I am trying to locate containers to submerge long pieces of veneers in
hot water. The depth is not all that critical, perhaps only an inch or
two, but width and length, especially length needs to be longer then,
The container must be water-tight, of course, and suitable to heating so
that the water in it can boil.
Any suggstions anyone has will be appreciated.
I was in the same boat and here's what I did. I got a piece of copper
flashing material from a local roofer and bent it into a U shape, cut
the ends, and soldered it together. A friend had a bending brake and
I used that to bend the material. I made mine 44 inches long and
about 4 inches deep by about 6 wide. I also put some hinges on it so
I could make a lid to hold the heat in. I use a couple of Walmart hot
plates to heat the water. Works pretty slick.
IF you are in a rural or pseudo-rural area I'd suggest finding an
agriculture supply store (Tractor Supply Co, Fleet Farm etc are
examples from the MidWest).
Look in the section for feed troughs or ask them for suggestions.
Otherwise, I would agree with a previously posted suggestion of
getting some rain gutter.
I've never hot water bent (always used steam) and would be curious to
know how you get along.
I made a herd of shaker baskets several years ago. Had a bathroom
adjacent to the back porch, so I soaked 'em in just a covering of hot
water for about an hour (replacing the hot water every 10 minutes or so)
and added boiling water about 10 minutes prior to running out the
back door with 'em and wrapping them around the styrofoam molds and duct
taping them. One out of six was just on the verge of cracking, but all
worked out well after allowing 3 days for drying here in AZ.
I did the final thicknessing on my RAS with a rotary planer, but that's
I'm like hex here any bending I have ever done successfully has been with
steam. I take a big downspout or some other pipe to fit the stock put duct
tape over one end and wood inside and loose fit a rag in the open end. Then
I poke the hose from an old wallpaper steamer through the taped end and let
it steep. I made a box and put it on top of a woodstove in my shop but
never had any success with that. The steaming method has even bent 1"
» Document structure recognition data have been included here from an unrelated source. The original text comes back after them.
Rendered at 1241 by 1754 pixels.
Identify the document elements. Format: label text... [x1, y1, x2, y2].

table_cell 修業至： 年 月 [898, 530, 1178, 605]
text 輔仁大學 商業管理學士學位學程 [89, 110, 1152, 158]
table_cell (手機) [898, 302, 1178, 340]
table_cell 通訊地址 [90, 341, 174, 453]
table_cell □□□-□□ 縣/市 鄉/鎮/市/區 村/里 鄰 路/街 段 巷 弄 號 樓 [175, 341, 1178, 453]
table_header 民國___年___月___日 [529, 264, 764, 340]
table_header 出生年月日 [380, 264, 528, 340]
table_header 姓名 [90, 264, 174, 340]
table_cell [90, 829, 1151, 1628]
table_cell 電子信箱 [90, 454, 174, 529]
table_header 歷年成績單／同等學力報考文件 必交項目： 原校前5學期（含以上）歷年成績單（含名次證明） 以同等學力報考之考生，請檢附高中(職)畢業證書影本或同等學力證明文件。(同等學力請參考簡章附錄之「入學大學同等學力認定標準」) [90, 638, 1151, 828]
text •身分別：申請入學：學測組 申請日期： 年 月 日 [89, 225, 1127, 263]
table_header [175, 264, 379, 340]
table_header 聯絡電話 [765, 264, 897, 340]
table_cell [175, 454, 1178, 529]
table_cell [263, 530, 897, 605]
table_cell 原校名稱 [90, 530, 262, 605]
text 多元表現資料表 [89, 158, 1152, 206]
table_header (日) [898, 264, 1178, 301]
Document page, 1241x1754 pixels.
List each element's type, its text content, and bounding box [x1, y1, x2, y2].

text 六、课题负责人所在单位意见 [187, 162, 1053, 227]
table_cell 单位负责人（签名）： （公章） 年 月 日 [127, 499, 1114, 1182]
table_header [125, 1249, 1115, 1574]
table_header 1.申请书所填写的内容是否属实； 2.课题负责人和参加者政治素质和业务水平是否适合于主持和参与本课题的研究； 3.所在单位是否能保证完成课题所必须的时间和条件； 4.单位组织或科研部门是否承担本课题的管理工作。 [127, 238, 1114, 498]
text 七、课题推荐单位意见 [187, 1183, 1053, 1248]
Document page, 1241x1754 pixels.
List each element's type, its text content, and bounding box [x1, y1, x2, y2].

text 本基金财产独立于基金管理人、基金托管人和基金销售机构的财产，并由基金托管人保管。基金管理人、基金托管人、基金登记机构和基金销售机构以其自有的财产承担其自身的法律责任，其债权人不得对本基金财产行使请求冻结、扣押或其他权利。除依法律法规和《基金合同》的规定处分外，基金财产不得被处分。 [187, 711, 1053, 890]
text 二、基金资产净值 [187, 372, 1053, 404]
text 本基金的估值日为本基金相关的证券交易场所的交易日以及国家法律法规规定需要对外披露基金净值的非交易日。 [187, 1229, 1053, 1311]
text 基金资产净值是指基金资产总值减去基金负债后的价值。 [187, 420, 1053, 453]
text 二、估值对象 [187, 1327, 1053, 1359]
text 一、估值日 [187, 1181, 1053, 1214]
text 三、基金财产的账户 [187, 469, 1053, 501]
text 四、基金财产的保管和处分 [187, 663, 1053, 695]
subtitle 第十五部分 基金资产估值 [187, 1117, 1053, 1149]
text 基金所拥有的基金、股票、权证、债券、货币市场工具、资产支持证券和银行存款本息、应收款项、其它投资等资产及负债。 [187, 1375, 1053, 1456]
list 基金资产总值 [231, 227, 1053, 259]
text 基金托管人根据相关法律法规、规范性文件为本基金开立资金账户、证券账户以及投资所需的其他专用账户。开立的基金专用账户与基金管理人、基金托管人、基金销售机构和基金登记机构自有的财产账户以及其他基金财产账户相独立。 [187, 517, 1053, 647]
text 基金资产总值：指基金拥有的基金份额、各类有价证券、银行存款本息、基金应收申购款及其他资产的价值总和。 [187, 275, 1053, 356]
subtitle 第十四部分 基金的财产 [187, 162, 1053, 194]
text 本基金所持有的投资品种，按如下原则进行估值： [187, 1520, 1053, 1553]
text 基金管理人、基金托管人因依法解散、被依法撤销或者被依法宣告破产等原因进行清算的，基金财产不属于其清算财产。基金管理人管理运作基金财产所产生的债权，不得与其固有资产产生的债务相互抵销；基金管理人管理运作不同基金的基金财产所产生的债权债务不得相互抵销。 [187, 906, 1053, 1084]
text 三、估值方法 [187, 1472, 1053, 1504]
walnut rope dowel for me and that is a hard bend (the short grain wants to
Good luck and happy bending!
just finished a weekend of Shaker box making at the John Campbell folk
school and the instructer had a stainless tank that had a hinged cover.
he had it made at a local sheel metal shop in Atlanta. He also
suggested a length of metal rain gutter. I have also seen articles that
indicated the Shakers used room temp water but I can't confirm that.
C'mon! You're a woodworker! Get some cdx plywood and make a box! Put
in several screws at the joints and the wood will swell and keep the
leakage to a minimum, or you can use epoxy for the joints, being sure
to slather it on in critical areas (like corners). Epoxy has
gap-filling properties which will fill small gaps (~1/16"), so it
should work well.
I bet you even have some scrap wood laying around which will work.
Well, I bought a length of guttering, put the end caps on, filled the
gaps at the end with gutter seal, and it holds the water just fine. It
also looks like it will do fine for boxes up to about a #8, 4 feet in
length and 5-6" in width.
I tried heating the water over a dual hot plate, and after about an
hour, the water was still only at about 150 degrees.
Any ideas on the best way to get the water to boil?
doesn't have to boil, just get to the "steaming" state. boiling breaks
down part of the wood and can weaken it. Our instructor last weekend
had a 2 burner hot plate under his stainless steel tank (18"x48"x 4"
deep) and that worked just fine, took about 30 miuntes to get the water
steaming but it never did boil. did you have a cover on it?
His tank was a gift from some former students. they had asked in class
what his ideal tank would be and had a sheet metal shop make 3, one for
each of the 2 students and the 3rd they sent to him.
Sheet metal shop or sheet metal fabricator.
I bought an old tea kettle for $1 at Goodwill and fit a metal pipe to
it and my steambox. I heat the tea kettle with a natural gas Fisher
burner (gets extremely hot), but I guess an electric burner will work
fine too. What you don't want is to run out of fuel in the middle of
the steaming process (like using a propane torch.)
Get yourself a pair of leather gloves. Steam burns hurt!
You don't have to boil the water for Shaker boxes. You need to keep
the stock thin -- for the smallest boxes (with the tightest radii),
the stock must be thinner than a big box, like a #8. I use a Walmart
electric hotplate under a 40" x 7" copper tray, with about 3" of water
in it. One burner gets really hot, while the other is stuck on "low"
for warming only. It gets the water more than hot enough. I soak the
pieces for 15-20 minutes, and they bend like butter.